Output only the lines below from the one containing "hfov_deg: 11.8" to the one containing "f_number: 9", exactly as written, both ends kept.

━━━━━━━━━━

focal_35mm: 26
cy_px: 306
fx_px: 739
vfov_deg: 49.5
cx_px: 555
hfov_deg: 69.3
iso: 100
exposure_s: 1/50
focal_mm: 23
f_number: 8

━━━━━━━━━━

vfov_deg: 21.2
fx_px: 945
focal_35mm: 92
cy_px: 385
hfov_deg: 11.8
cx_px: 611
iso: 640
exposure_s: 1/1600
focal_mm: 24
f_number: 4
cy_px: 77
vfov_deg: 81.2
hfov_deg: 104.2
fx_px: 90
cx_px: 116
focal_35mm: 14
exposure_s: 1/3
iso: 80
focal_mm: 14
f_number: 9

━━━━━━━━━━

EXERCISE SOLUTION —
hfov_deg: 11.8
cx_px: 611
iso: 640
exposure_s: 1/1600
focal_mm: 24
f_number: 4
cy_px: 77
vfov_deg: 81.2
hfov_deg: 104.2
fx_px: 90
cx_px: 116
focal_35mm: 14
exposure_s: 1/3
iso: 80
focal_mm: 14
f_number: 9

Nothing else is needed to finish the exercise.